Vicki was listening, looking skeptical. “Could it have cooled quickly enough in that short a time?” she asked dubiously.

“We don’t know what was going on down there under all that cloud,” Charlie pointed out. “Hundreds of feet of ocean had been boiled into the atmosphere. Suppose that under the smoke cover it precipitated out again as ice. Maybe that could cool a surface skin sufficiently to retain magnetism. I don’t know. I haven’t analyzed the numbers yet.”

Keene clipped to an anchor line on the wall and stretched out to rest, tired of following it all. Or was it the carbon dioxide level? He looked around the cabin and yawned. Most of the others were settling down except Dash, who was busy with his narrative, and Cavan and Alicia up front, talking in low voices. . . . And an irritating clanging that he’d just noticed.

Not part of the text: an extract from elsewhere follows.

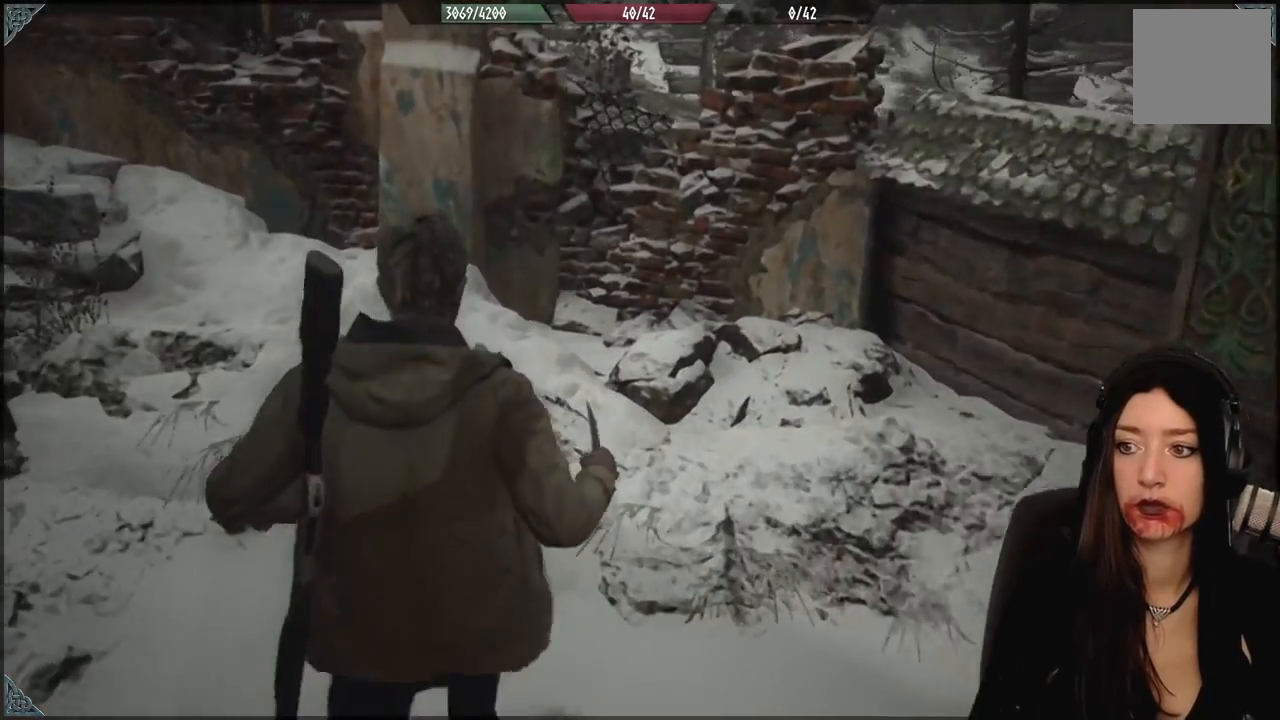
{"dt_ms": 500, "buttons": [], "left_stick": "down", "right_stick": "left", "events": [[250, "left_stick", "down-left"], [300, "left_stick", "down"]]}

It stopped for a few seconds, then started again.

“Is that you, Legermount?” Keene grumbled irritably. “Stop rattling the cage. We’re trying to settle down.”

“It’s not him this time. He’s out of it,” Reynolds’s voice mumbled.

“Then what?” Keene straightened away from the wall, alert suddenly.

Colby turned and showed his empty palms. “It’s not me.” Joe looked up from something he had been fiddling with close to one of the lights and shook his head.

It came again: Clang, clang, clang. . . . Clang, clang, clang. . . .

Keene’s head jerked around sharply. There was nobody in the direction that it was coming from. . . . Just the entry hatch. His and Joe’s eyes met for a second.

“Oh my God!” Joe whispered. He tore free from his anchor line and hurled himself forward to the flight deck section with Keene following.

“Hallelujah!” Reynolds murmured.

Cavan and Alicia were already moving out of the crew positions to make room. Joe’s trembling fingers raced over the touchpad to activate the imagers; Keene powered up the controls for the external cameras. A screen came to life showing a drifting starfield as the shuttle turned. Keene rotated the camera outward to get the view abeam of the ship. And, slowly, the most beautiful sight he had ever seen moved into the frame: one of the Osiris’s surface landers riding parallel perhaps half a mile off.